Addressing Trauma and Domestic Violence in the Lives of People Living with Psychiatric Disabilities
This project is designed to assist domestic violence, disability rights, mental health and consumer advocacy providers in Chicago and throughout Illinois respond more sensitively and effectively to abuse survivors living with psychiatric disabilities. Women who have a mental illness are more vulnerable to abuse by a partner and more likely to experience multiple forms of abuse across their lives. This project provides training and technical assistance to public mental health agencies, state psychiatric hospitals, and domestic violence, consumer advocacy, and disability rights programs in Chicago and across Illinois. Activities include training mental health providers and mental health consumer advocates to recognize and address domestic violence among women experiencing psychiatric disabilities, and train domestic violence and disability rights programs to better serve survivors with serious mental health needs.

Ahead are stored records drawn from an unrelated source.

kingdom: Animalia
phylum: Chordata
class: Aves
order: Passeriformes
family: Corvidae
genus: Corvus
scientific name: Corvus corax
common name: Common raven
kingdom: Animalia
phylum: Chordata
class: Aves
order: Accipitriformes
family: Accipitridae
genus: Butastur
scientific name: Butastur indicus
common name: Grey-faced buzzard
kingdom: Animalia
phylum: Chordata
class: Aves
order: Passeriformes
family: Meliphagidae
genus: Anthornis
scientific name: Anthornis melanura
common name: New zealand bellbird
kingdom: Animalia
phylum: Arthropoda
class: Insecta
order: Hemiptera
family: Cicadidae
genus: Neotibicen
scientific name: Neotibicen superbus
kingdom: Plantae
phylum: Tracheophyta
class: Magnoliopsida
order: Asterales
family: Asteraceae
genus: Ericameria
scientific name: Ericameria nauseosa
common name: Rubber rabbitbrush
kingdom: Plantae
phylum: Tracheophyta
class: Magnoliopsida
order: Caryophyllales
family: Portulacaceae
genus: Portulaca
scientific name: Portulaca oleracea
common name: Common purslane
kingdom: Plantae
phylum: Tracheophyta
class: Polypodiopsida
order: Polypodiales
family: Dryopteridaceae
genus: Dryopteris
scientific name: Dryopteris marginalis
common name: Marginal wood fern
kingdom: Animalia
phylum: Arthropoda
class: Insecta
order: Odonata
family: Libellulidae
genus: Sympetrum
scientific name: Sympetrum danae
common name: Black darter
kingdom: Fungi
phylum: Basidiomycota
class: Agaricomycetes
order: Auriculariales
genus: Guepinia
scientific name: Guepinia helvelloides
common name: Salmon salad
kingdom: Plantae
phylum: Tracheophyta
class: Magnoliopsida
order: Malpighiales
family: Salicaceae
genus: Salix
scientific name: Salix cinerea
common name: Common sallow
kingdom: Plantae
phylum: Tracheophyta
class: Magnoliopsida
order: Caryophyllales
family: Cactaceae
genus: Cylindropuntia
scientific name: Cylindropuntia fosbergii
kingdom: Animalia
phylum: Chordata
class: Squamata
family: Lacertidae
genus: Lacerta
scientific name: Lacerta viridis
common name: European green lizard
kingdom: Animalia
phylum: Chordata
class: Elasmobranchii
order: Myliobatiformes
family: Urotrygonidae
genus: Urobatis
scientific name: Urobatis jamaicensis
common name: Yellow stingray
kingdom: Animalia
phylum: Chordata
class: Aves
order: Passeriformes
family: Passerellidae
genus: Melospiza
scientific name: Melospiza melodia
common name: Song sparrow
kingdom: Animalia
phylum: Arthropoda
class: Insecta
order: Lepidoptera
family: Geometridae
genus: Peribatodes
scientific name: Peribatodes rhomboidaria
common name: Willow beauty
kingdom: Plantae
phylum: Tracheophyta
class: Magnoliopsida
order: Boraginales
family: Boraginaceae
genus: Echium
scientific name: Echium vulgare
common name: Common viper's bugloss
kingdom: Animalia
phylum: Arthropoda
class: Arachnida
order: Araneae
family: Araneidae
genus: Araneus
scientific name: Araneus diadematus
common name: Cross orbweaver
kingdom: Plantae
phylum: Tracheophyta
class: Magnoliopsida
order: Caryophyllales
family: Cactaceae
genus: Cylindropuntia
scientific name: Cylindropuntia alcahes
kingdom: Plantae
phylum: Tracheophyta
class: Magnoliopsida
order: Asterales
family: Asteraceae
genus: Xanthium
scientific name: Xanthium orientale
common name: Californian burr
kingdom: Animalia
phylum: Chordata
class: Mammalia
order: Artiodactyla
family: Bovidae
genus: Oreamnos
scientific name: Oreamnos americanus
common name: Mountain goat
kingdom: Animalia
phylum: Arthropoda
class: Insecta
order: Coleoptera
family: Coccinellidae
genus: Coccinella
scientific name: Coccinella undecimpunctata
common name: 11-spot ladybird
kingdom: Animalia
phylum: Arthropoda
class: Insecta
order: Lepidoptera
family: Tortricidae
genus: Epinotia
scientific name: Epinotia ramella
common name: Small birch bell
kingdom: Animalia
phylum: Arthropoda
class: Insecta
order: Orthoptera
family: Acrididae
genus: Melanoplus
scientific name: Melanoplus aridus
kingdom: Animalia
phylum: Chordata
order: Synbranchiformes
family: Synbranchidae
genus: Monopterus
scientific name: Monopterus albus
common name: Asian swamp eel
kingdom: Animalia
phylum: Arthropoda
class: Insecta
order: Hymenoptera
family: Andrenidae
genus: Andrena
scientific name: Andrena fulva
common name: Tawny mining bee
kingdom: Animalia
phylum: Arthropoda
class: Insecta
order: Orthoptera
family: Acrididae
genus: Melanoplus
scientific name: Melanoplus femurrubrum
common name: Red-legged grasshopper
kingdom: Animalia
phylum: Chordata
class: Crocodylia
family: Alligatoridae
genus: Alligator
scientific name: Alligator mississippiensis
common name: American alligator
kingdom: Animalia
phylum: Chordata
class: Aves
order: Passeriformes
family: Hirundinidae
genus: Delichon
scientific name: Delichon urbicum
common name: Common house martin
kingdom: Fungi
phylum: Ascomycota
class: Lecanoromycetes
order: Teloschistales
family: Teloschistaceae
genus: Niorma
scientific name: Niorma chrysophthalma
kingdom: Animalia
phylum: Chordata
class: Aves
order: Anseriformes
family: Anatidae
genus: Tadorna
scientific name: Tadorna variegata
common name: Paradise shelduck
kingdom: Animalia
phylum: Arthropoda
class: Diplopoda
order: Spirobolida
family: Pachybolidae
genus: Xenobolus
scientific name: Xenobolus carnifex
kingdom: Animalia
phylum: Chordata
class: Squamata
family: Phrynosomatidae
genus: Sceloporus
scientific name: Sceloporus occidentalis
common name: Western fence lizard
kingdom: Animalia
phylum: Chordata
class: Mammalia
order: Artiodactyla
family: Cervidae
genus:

The project has also created 2 sets of training and curriculum manuals: (1) [for domestic violence and disability service providers:] Access to Advocacy: Responding to Trauma & Domestic Violence in Lives of Women with Psychiatric Disabilities; (2) [for mental health providers:] Responding to Trauma & DV in Lives of Women with Psychiatric Disabilities: Assessment, Intervention, and Treatment Issues. The project will also develop assessment tools for mental health clinicians, practice guidelines for mental health and domestic violence providers, as well as informational packets for consumers on trauma and domestic violence.